Also (#4) Get it right: they're = they are, their = possessive, there = just 'cause you feel it, doesn't mean it's there.

Posted by: ECM at June 30, 2009 10:03 PM

i had a genius college professor who i could never take seriously because he pronounced 'especially' as if it had a random K thrown in there: ekspecially.

also, i used to use the word 'irregardless' alot. until it was pointed out to me by an 85 year old retired teacher that it isn't a word. it's just 'regardless'. it was like a lightbulb went on, and now it annoys the crap out of me when other people do it.

Posted by: kella at June 30, 2009 10:03 PM

There is a new breed out there saying "him and I" and "her and I", and it makes my teeth hurt.

But then, I like the way Australians say "no" as if it has three syllables.

Posted by: Cindy at June 30, 2009 10:03 PM

MelBivDevoe They do that here, too!

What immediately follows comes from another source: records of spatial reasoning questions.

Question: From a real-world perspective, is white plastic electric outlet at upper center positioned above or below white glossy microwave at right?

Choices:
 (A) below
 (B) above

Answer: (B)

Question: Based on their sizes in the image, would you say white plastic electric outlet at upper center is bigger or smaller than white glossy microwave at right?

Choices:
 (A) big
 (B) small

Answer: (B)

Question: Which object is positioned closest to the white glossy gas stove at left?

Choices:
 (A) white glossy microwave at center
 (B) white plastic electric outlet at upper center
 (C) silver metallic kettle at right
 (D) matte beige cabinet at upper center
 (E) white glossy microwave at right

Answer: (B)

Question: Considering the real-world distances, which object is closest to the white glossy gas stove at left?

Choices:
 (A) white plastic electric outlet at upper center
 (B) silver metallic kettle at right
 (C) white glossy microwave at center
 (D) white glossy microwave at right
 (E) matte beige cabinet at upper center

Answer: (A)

When I first moved to Ohio from California, I couldn't figure out what was wrong with the way people were speaking until it finally dawned on me that they drop the infinitive "to be". It still irks me from time to time when someone says their car needs washed, but it doesn't sound nearly as fucked up as it did to me 10 years ago.

Speaking of, JJ McCLay - do you live in Ohio? "Seen" instead of "saw" and "come" instead of "came" seem to be frighteningly common around these parts, especially if you're being interviewed by the local news station. I can't remember the last time I didn't hear a phrase similar to, "well, we was down at the bar and he come by just looking for a fight. I says to him, I says, "you should of just walked away"...*shudder* It hurts my ears and my soul.

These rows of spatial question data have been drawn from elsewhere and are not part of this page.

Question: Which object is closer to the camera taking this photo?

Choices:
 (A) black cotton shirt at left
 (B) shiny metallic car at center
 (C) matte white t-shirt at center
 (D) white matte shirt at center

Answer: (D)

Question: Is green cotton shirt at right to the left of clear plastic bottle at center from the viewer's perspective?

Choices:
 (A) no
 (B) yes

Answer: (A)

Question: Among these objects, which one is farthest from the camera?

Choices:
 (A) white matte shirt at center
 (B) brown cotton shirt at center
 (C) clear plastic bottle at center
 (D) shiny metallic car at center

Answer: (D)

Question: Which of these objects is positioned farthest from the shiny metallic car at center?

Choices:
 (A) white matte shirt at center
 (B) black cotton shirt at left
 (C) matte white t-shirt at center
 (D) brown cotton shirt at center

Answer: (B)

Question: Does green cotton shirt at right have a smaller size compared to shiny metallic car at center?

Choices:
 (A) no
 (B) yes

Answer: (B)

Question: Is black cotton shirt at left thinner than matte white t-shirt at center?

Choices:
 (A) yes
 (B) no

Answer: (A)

PS: It's "play it by ear" as though you were a musician that didn't have sheet music for a song and you were going to "play it by ear", by listening to what sounds correct.

Posted by: Lainey at June 30, 2009 10:05 PM

I can't say "synthesizer." I have to make a face to say it. If I don't, it becomes "thynthethither." And is then followed up by "Sweet Jesus, that was difficult."

I can't stand it when people say "could of" or "should of." It's COULD'VE or SHOULD'VE. Damn it.

Also, Kylie, why not "comf-ter-ble?" I like that, it's easy to say!

And I HATE (read: HATE HATE HATE) when people use the apostrophe-s combination to indicate the plural. Fuck. It was even on a truck that said "Flower's." I just want to demand "FLOWER'S WHAT? THE FLOWER'S WHAT?! APOSTROPHE EQUALS POSSESSIVE!"

Anyway, reading the grammatically-correct posts here is recuperative.

Posted by: Jessica at June 30, 2009 10:07 PM

Haven't read the comments yet. But now my heart is fluttering like a chipmunk. This is one of my biggest pet peeves....it's hard for me to like people who can't pronounce words in the English language. I can tolerate accents and regional diction. But balls out stupidity really gets me. Now must read. Hope I can hold it together.

Posted by: wsapnin at June 30, 2009 10:07 PM

A lot is not the same as alot.
Regardless is not the same as irregardless.
Especially is not the same as Xspecially.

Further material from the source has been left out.